Both Graham and Smil analyse human resources and education as sources of growth. Smil reveals that the traditional distinction between blue- and white-collar jobs is diminishing in the United States, pushing up the level of qualifications needed. And he shows that although US universities attract the best talent globally, the country's overall education system is failing to train enough qualified individuals. Some universities have thus been forced to give remedial courses in subjects such as mathematics to first-year students.

No nation can survive solely on digital industry.

In Russia, Graham suggests, attempts to regenerate the research sector by attracting high-level scientists, upgrading equipment and making greater use of talented students are providing the basis for innovation. The first signs of high-tech entrepreneurship are appearing. A 2010 government directive supporting university innovation has spawned multiple success stories, such as spin-off companies and growth in private-venture investment. Yet new initiatives, Graham argues, do not overcome the barriers between science and innovation still inherent in Russian society. He points to the number of Russian scientists who remain psychologically trapped in the Soviet tradition of keeping research separate from both enterprise and universities. Nevertheless, the next generation is becoming aware that application and commercialization can complement fundamental scientific research and education.

Meanwhile, in the United States, willingness to take risks and convert inventions into commercial propositions is falling off with the rising standard of living, although it was once the norm, Smil shows. Population mobility also enabled US innovation, he argues. Graham reveals this as another dissimilarity to the situation in Russia, where even highly educated citizens tend to “stay near where they were born”. But this is slowly changing: 37% of Moscow-based university students now hail from elsewhere in Russia or abroad.

Approaches to growth, whether US or Russian, can backfire. Smil points to the drive of US businesses to maximize profits at short notice and arrives at a provocative question: will the United States be able to maintain its role as one of (if not the) leading economic powerhouses by relying on digital-age business models? That question remains open.

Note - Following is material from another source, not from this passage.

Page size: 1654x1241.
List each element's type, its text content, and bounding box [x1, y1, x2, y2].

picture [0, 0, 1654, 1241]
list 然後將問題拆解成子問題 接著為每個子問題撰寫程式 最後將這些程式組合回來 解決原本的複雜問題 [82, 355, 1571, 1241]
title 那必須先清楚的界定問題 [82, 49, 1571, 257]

Taking Lonely Ideas and Made in the USA together, an overarching message emerges: innovation needs to be allied to tangible outcomes, to something that people can use. No nation can survive solely on digital industry; a good living standard comes from combining innovation in the real and digital economies, and in services. But these demand clever policies and frameworks, including a favourable climate for competition and investment, property protection and the rule of law.

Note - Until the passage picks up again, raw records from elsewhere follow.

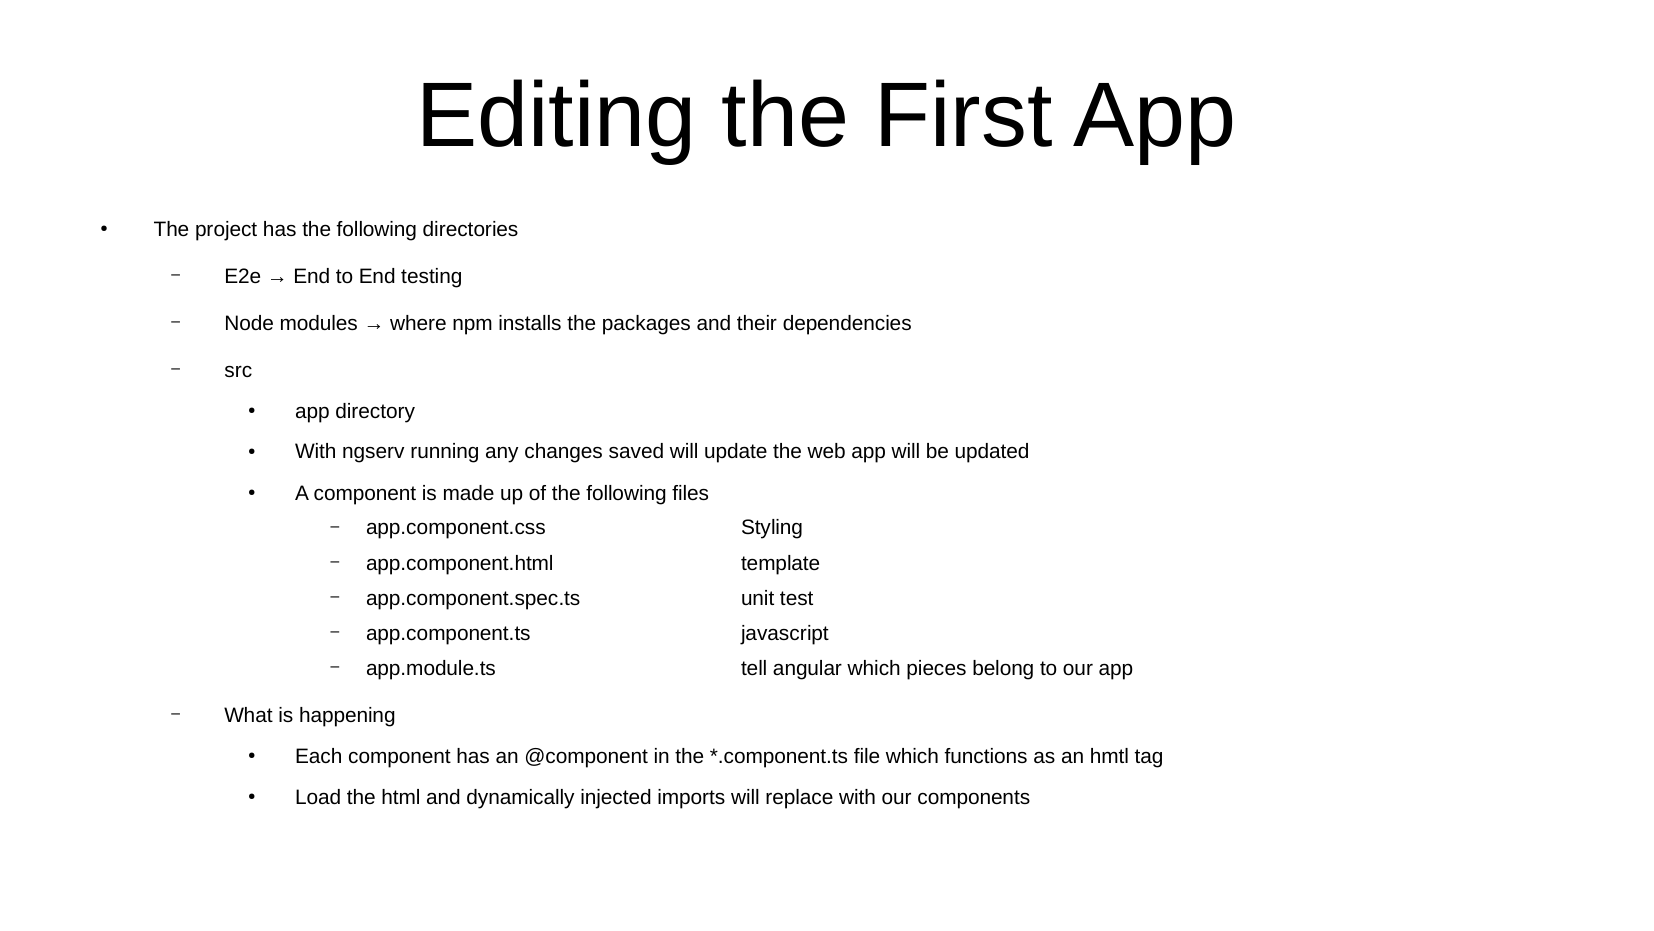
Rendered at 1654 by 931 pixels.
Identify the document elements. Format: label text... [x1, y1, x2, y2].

title Editing the First App [82, 37, 1571, 193]
list The project has the following directories E2e → End to End testing Node modules → where npm installs the packages and their dependencies src app directory With ngserv running any changes saved will update the web app will be updated A component is made up of the following files app.component.css Styling app.component.html template app.component.spec.ts unit test app.component.ts javascript app.module.ts tell angular which pieces belong to our app What is happening Each component has an @component in the *.component.ts file which functions as an hmtl tag Load the html and dynamically injected imports will replace with our components [82, 217, 1576, 886]
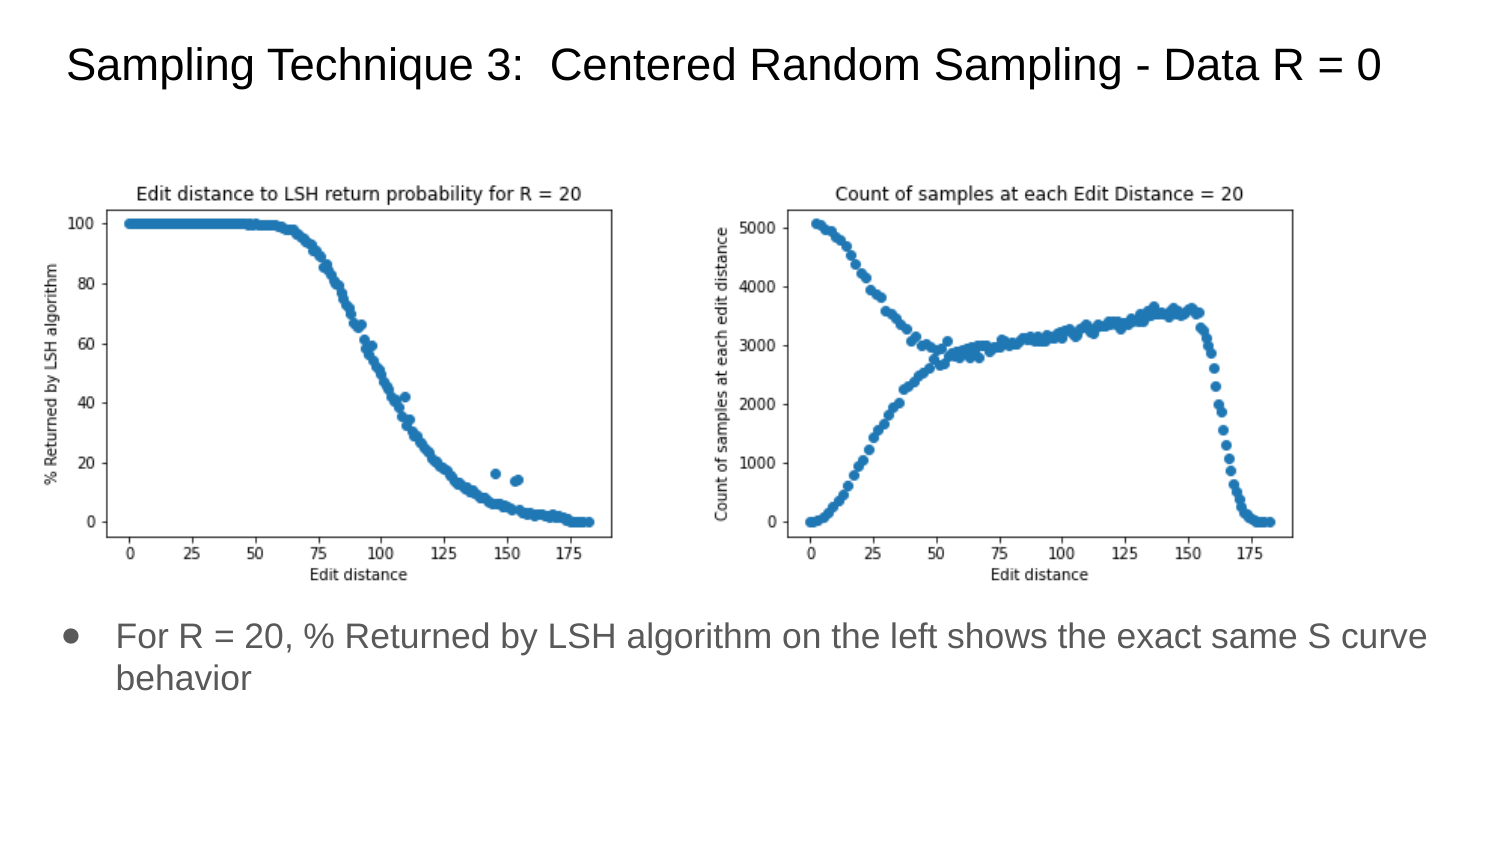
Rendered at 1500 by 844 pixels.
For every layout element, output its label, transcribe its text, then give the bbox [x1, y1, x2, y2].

picture [25, 157, 676, 592]
title Sampling Technique 3: Centered Random Sampling - Data R = 0 [51, 20, 1449, 115]
picture [706, 157, 1357, 592]
text_box For R = 20, % Returned by LSH algorithm on the left shows the exact same S curve behavior [25, 597, 1467, 780]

Both the United States and Russia are beginning to actively tackle their national innovation challenges. The leap in the US chemical industry based on shale gas and the modernization of the fuel sector and automotive industry in Russia seem to hold promise — but things may look very different in the coming decade. Sustainable growth in both countries will probably come from highly automated manufacturing, which will demand a better educated and trained labour force. The digitization of manufacturing, encompassing robots, three-dimensional printing and more, will continue apace along with the need for new skills. We will need, in short, to be ready for new twists in the road from lab to reality.